I went to Albania and a lot happened while I was away! Our naughty queen Lavender decided to swarm when our backs were turned. And Emma had to put Queen Myrrh to rest and give her hive a new queen cell, because she had not managed to mate successfully amidst all the rain. Emma has a great blog post about all this action here: The Bad Beekeepers Club. Oh yes, something else that changed while I was away…the never-ending rain finally stopped, sunshine broke out here and rain came to Albania.

So we had a lot to do during our inspections yesterday. Emma has kindly let me use her brilliant photos here.

This was the queen cell Emma took from Lavender’s swarmed hive two weeks ago and put in Myrrh’s old hive. Alarm bells were ringing at the sight of it still being capped. It was already capped two weeks ago; the queen should emerge eight days after the cell is first capped. Sometimes the workers can keep adult queens trapped within the cell by thickening the wax topping, but that is generally done if the colony is considering throwing multiple casts, or after-swarms. That would not have been the case in this little hive.
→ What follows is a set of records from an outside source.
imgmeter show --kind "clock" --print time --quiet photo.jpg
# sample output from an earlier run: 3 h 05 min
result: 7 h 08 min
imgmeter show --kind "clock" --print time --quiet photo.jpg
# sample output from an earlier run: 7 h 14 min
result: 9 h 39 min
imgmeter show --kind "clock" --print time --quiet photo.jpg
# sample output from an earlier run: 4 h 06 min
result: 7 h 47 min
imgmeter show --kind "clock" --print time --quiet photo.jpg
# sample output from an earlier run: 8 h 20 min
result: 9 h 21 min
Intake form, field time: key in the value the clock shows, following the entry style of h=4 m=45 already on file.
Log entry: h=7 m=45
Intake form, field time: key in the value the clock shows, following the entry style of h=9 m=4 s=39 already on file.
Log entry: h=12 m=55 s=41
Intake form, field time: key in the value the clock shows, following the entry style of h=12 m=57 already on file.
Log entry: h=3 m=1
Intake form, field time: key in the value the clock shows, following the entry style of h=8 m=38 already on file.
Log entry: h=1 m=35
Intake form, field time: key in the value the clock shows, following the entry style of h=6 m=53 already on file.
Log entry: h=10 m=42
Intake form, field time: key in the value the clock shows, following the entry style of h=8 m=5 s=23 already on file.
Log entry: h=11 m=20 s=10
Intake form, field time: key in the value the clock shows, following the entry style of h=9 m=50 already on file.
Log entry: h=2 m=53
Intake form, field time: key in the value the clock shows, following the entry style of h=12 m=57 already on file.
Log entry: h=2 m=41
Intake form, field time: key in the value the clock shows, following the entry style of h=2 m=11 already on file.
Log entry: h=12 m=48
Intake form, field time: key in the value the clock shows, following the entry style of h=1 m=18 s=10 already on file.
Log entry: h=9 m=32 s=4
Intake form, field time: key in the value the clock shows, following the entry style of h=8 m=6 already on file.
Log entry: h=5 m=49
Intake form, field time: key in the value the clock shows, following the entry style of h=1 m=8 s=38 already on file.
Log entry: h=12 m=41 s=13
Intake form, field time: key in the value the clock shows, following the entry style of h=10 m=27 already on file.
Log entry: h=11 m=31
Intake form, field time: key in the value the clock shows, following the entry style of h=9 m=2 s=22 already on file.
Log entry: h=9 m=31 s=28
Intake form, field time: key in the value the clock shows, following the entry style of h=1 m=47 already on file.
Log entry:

Un-emerged queen. Copyright Emma Tennant.

We asked John Chapple’s advice. He instructed us to shake the bees off the frame and then gently cut the tip of the queen cell off with a hive tool to see what was inside. The queen revealed was obviously a goner, and had been for some time. “I’m no expert” (hah!) John said, “but that looks like black queen cell virus”. Having looked it up at home, this is a virus associated with the spore disease nosema, which is worrying. You can see her tattered wings and black body below.

This queen possibly died from Black queen virus. Copyright Emma Tennant.

Another odd thing was found within this hive; I gave Emma quite a jump when I held it up on my hand! It’s not a monster, merely a dead bumble bee I found on the floor of the hive. I asked John about it and he explained her black, shiny body was due to our bees having pulled all her hair off whilst attacking her. She was probably hungry and our bees didn’t take kindly to a robber. A sad ending for a beautiful beast.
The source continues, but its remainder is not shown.